Talent management is an organization's ability to recruit, retain, and produce the most talented employees available in the job market. Talent consistently uncovers benefits in these critical economic areas: revenue, customer satisfaction, quality, productivity, cost, cycle time, and market capitalization. Having good talent management is when one has good skills, knowledge, cognitive abilities, and the potential to do well. Talent management is also an important and necessary skill for people in the workforce to acquire. Finding good and talented people is not a hard thing to do, but making sure that they want to stay working for the same business is the challenge. If someone has so much talent and they are good at what they do, businesses will want them to stay and work there forever. However, most of those people are either satisfied with the job they have, or they go out and look for better opportunities.  A talent management system is suggested to be used in business strategy and implemented in daily processes throughout the company as a whole. It cannot be left solely to the human resources department to attract and retain employees, but rather be practiced in all levels of an organization. The business strategy must include responsibilities for line managers to develop the skills of their immediate subordinates.
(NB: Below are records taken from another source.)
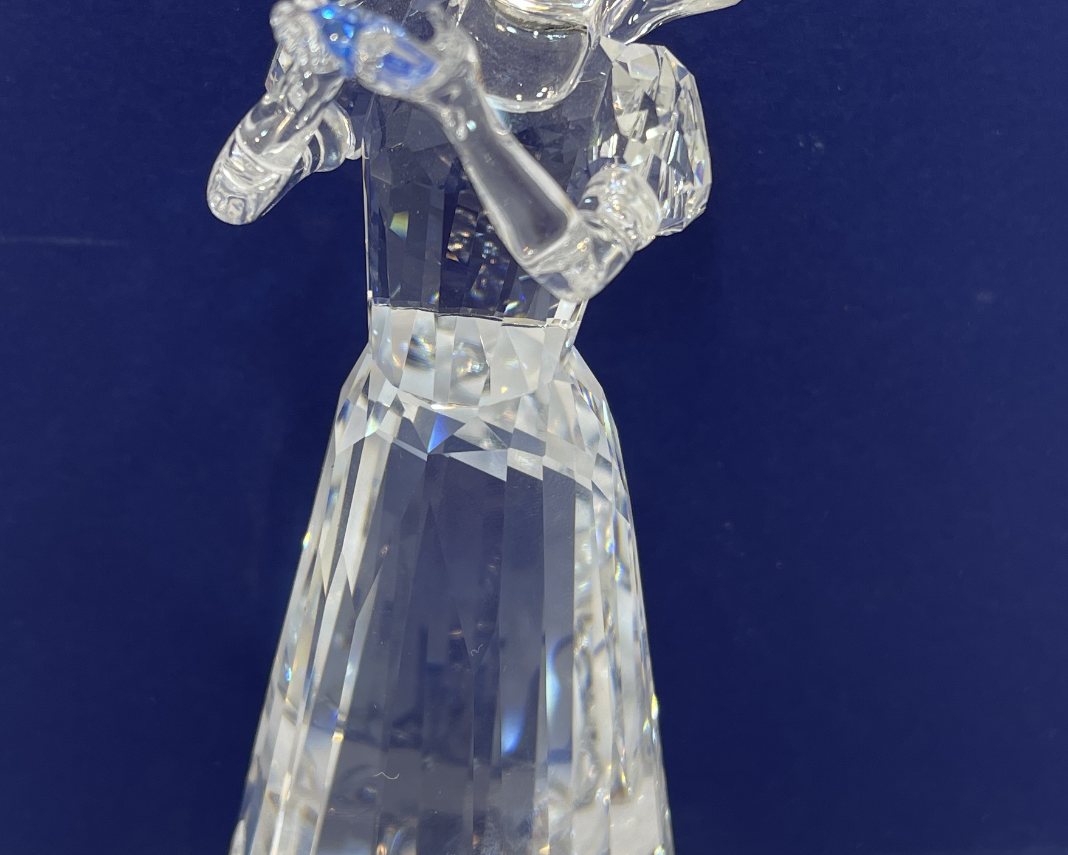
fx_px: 1770
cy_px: 407
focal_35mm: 56
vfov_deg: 27.1
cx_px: 557
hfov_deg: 33.6
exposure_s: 1/121
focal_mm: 5.1
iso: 40
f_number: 1.6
Divisions within the company should be openly sharing information with other departments in order for employees to gain knowledge of the overall organizational objectives.[6] The issue with many companies and the military today is that their organizations put tremendous effort into attracting employees to their company, but spend little time into retaining and developing talent.

The talent management strategy may be supported by technology such as HRIS (HR Information Systems) or HRMS (HR Management Systems).